• _Tarefas propostas_:
1. Responda com base no trecho selecionado:
(a) Segundo o trecho, depois de quê é possível andar sozinho de bicicleta?
(b) De acordo com o conceito de ying e yang, o que a contrariedade do mundo traz implícito?
(c) Qual a altura máxima das ondas trazidas pela tempestade no Rio de Janeiro?
2. Atualize a passagem do trecho selecionado que começa em "Assim como a" e vai até "o tempo impos.", inclusive, trocando "arvore" por "planta".

• _Trecho selecionado_:
Nada disso. Sejamos fortes o suficientes para tirar a rodinha da bicicleta. So eh possivel andar sozinho depois de cair. Alguns tombos sao como o passaporte do nosso crescimento. Criam a casca necessaria para a libertacao. Assim como na medicina, a imunidade nao vem sem a companhia da dor, como uma vacina que injeta doses de virus para criar anticorpos necessarios ao corpo.

Segundo o conceito de ying e yang, a contrariedade do mundo nao cria uma forca de isolamento, mas traz implicita a uniao que raros olhos conseguem enxergar. O frio que nao existiria sem o calor e a noite que nao viveria sem o dia.
Assim como a calmaria so existe por causa da tempestade, naturalmente entenderemos que a dor sempre antecede ao alivio. Eh quase impossivel uma arvore trazer frutos fortes e maduros sem ter suas raizes profundas, sinal de condicoes severas que o tempo impos.

No ultimo domingo, uma forte tempestade estacionou no Rio de Janeiro trazendo chuva, frio e ondas de ate 4 metros. A forte agitacao do mar e vento gelado expos tambem a solidao das ruas. A cidade maravilhosa parecia mais o cenario de um filme de faroeste. Com excecao de alguns garis que gentilmente varriam no calcadao a areia trazida pelo vento, as ruas tinham um ar bucolico, mais pra cidade de serra do que praiana.

• _Dados de origem_:
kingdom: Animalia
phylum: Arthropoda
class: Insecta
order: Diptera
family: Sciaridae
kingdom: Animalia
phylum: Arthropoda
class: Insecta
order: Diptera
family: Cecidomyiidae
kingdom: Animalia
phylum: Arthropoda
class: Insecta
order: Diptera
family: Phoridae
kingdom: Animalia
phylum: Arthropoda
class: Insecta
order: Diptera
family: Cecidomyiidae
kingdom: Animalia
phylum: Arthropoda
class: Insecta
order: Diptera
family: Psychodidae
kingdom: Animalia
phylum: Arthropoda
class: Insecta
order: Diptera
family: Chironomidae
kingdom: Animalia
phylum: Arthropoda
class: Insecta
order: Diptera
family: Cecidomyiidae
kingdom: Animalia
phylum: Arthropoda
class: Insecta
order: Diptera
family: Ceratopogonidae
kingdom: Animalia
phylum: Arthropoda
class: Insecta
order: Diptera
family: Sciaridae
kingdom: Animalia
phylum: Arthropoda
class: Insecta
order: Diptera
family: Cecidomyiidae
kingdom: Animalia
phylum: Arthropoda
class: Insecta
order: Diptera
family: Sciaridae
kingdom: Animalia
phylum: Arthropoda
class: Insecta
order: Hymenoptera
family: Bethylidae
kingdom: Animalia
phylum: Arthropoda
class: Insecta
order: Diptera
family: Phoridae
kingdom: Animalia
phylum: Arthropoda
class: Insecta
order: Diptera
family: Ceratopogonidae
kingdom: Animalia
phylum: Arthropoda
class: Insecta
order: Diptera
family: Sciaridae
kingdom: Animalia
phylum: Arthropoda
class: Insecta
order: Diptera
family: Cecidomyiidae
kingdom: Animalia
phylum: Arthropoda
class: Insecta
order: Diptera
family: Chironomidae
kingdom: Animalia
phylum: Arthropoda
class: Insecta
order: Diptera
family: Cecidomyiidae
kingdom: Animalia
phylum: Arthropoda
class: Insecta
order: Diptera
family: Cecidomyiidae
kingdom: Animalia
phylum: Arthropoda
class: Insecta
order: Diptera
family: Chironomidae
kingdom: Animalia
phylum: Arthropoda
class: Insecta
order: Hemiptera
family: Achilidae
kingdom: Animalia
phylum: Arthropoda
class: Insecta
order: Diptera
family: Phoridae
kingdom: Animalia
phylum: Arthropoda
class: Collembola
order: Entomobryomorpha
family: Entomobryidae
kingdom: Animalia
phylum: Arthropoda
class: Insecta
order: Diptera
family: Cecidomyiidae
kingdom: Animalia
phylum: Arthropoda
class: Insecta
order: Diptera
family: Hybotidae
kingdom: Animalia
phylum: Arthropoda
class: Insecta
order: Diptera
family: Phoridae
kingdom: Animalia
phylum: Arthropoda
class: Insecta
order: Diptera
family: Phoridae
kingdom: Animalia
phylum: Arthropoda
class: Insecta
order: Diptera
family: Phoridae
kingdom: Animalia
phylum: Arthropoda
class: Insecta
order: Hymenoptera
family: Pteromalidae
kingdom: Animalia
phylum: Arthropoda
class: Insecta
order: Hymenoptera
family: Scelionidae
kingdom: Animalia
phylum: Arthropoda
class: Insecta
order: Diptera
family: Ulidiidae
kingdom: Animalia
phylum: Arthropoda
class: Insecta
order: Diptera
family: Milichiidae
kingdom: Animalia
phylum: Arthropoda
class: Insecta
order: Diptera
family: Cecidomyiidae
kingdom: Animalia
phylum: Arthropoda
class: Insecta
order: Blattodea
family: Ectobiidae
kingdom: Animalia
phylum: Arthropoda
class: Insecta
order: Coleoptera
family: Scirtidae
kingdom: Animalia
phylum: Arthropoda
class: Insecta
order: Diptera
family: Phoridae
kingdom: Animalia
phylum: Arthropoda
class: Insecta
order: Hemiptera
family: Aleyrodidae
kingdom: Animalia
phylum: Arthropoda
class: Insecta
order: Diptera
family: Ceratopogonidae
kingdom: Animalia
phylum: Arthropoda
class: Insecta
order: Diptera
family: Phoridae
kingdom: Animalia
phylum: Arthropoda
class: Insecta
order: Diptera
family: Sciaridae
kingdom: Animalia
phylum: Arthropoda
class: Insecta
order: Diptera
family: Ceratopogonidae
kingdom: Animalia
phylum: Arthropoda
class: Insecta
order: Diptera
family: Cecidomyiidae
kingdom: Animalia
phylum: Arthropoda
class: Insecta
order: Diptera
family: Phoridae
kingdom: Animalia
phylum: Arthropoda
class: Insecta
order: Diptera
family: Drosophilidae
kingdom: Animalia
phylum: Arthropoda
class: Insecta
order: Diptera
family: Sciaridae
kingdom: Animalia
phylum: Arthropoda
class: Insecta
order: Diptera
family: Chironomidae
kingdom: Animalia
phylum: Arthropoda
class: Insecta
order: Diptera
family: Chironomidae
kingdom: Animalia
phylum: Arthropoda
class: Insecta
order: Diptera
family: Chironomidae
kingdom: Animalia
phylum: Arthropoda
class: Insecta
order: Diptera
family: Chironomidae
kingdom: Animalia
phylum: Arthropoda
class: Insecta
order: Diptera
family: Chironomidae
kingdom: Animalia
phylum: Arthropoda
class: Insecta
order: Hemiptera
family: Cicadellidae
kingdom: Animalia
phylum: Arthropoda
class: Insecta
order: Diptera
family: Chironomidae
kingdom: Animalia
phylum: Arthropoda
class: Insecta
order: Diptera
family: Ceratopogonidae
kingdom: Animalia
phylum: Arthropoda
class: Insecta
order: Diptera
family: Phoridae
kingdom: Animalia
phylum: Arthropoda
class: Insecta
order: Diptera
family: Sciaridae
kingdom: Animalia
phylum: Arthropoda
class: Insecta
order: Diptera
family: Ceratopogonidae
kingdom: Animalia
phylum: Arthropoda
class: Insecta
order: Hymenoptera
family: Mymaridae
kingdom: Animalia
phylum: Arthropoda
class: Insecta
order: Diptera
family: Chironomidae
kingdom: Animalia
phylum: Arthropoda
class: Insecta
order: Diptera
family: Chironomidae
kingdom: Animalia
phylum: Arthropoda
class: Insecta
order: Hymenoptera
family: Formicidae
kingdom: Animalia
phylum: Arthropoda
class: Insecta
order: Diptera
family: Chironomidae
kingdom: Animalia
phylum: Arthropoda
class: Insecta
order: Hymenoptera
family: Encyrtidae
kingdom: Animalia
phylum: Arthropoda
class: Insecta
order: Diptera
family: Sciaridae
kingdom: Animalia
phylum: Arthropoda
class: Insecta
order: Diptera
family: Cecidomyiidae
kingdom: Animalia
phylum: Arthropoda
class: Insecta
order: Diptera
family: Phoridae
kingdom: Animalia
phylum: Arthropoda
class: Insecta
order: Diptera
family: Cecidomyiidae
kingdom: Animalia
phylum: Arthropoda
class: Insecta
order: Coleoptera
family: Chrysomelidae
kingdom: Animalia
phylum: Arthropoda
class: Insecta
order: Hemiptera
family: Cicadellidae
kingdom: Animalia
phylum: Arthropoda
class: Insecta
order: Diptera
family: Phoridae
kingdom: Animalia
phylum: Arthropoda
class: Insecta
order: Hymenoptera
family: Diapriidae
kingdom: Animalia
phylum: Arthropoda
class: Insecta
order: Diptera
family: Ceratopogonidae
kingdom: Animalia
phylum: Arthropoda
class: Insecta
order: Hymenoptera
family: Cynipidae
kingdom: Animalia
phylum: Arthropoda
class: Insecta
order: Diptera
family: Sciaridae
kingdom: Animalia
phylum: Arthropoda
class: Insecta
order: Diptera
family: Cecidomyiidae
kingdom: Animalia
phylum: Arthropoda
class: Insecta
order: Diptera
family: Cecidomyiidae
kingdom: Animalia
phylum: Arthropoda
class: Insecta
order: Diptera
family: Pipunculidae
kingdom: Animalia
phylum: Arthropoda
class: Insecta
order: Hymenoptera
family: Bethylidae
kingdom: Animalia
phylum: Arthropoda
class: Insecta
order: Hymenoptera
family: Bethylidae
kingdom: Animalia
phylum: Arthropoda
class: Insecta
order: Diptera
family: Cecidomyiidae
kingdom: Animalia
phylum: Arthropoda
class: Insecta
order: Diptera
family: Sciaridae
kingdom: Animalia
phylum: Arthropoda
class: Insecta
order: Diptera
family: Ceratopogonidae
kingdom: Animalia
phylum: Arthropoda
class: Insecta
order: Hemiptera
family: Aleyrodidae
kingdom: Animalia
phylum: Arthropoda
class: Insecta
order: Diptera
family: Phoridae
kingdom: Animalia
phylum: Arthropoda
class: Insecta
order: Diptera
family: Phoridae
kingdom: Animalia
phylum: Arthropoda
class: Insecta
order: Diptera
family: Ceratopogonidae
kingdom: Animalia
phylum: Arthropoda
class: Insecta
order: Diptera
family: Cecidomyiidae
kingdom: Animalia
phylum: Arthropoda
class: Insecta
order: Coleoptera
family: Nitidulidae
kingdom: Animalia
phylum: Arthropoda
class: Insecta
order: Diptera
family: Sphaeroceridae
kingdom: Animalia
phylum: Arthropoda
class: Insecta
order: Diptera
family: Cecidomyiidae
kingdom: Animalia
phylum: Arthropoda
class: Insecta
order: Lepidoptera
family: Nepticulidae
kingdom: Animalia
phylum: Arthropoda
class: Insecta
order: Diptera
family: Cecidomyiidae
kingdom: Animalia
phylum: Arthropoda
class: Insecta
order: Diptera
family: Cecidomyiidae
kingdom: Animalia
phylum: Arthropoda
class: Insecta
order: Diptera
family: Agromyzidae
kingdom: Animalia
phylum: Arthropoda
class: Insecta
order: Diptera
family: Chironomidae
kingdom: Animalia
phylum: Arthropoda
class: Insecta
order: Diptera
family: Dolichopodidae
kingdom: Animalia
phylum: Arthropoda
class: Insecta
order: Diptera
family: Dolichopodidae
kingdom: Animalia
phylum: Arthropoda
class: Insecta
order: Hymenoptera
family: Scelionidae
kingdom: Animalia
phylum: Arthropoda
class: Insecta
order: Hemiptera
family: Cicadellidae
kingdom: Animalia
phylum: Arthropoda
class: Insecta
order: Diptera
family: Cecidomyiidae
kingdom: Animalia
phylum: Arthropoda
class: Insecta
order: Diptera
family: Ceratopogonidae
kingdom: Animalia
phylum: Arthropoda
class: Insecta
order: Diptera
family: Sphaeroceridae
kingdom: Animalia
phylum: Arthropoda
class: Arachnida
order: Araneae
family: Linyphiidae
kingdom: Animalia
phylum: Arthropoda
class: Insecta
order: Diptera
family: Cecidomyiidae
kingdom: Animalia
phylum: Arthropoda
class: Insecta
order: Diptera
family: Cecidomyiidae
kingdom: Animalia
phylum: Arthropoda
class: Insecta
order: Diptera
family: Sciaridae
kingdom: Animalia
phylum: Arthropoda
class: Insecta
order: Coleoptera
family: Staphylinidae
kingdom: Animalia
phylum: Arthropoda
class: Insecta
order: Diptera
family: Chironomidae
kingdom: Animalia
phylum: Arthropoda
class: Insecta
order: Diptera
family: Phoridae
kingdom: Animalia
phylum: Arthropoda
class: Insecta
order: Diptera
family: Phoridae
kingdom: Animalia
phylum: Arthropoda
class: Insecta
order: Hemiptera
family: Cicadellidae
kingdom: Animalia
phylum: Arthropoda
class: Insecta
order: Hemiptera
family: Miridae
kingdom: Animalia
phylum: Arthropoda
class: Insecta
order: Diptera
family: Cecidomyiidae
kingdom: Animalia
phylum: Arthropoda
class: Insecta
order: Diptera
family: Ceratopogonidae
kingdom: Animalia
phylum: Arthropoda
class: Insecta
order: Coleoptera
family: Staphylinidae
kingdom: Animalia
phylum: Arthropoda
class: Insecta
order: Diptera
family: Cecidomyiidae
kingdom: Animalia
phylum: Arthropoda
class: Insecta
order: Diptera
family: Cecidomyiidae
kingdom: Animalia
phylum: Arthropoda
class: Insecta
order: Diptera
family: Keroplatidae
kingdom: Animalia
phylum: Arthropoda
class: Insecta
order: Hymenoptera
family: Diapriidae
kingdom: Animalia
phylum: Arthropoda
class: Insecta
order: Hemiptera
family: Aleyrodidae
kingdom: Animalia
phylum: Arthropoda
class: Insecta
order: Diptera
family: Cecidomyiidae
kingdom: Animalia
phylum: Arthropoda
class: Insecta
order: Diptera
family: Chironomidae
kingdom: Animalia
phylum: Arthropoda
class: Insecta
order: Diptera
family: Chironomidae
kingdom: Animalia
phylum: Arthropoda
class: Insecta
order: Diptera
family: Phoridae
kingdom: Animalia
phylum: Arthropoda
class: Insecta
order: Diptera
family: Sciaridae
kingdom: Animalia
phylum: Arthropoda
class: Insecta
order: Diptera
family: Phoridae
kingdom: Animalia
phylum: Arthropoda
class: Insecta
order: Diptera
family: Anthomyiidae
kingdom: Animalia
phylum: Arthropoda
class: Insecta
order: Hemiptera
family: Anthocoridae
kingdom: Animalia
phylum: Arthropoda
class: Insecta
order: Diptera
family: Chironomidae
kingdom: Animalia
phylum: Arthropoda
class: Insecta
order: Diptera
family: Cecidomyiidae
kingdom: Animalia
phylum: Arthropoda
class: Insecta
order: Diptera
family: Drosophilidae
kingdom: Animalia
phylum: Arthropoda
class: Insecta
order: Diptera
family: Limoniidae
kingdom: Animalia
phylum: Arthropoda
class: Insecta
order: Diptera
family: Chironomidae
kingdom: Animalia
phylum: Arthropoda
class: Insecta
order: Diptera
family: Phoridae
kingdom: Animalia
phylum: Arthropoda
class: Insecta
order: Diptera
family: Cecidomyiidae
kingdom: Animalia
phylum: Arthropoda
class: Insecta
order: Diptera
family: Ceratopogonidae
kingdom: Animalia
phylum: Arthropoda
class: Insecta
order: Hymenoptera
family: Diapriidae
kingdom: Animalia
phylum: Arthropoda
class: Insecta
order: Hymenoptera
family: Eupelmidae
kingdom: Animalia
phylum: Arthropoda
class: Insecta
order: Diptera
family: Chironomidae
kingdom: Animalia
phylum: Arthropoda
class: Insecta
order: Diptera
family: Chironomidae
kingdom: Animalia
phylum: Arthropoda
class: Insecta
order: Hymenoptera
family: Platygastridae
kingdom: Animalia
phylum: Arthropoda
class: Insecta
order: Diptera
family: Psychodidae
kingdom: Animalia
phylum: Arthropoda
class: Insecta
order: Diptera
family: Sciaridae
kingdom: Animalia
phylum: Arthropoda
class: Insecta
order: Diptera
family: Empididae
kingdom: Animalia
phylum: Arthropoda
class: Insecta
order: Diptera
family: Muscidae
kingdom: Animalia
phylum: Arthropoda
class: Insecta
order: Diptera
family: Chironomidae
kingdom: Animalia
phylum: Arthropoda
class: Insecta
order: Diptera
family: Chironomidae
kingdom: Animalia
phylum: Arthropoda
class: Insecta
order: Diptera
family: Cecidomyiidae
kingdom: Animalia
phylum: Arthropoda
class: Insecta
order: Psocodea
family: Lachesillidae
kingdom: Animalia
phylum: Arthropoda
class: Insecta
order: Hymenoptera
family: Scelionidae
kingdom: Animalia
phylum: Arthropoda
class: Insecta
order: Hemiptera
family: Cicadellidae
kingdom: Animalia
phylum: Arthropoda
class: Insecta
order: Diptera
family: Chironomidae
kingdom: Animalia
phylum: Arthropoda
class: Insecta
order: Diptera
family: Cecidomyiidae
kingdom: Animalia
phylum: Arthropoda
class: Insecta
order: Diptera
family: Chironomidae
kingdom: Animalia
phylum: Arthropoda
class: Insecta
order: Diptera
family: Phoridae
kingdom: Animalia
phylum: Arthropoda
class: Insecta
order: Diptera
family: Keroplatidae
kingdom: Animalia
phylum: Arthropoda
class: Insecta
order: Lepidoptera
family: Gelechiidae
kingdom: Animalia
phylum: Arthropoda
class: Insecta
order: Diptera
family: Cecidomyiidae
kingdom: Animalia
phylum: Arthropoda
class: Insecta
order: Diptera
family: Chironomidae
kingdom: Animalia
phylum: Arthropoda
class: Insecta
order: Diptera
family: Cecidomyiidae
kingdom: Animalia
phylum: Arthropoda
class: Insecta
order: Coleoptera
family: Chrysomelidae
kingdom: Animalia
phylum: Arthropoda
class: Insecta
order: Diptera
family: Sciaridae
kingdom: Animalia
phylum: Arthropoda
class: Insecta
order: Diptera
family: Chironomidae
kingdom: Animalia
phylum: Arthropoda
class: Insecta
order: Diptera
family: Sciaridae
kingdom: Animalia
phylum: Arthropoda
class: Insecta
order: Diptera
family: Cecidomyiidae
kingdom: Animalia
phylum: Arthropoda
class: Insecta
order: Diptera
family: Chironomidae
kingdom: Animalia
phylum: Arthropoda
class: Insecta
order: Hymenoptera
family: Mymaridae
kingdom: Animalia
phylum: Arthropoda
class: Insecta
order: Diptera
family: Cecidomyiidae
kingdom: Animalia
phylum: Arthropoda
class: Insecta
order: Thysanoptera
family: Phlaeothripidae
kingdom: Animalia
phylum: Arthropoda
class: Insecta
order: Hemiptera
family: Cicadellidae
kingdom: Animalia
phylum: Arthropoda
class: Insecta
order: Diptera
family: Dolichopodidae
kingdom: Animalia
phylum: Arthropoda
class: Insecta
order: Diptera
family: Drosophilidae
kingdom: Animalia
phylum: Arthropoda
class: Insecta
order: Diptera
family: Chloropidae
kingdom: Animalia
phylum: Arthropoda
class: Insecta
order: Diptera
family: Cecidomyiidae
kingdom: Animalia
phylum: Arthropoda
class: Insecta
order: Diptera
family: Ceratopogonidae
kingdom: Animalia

• _Resultados do exercício_:
1.
(a) Depois de cair.
(b) A união, que raros olhos conseguem enxergar.
(c) Até 4 metros.

2.
Assim como a calmaria so existe por causa da tempestade, naturalmente entenderemos que a dor sempre antecede ao alivio. Eh quase impossivel uma planta trazer frutos fortes e maduros sem ter suas raizes profundas, sinal de condicoes severas que o tempo impos.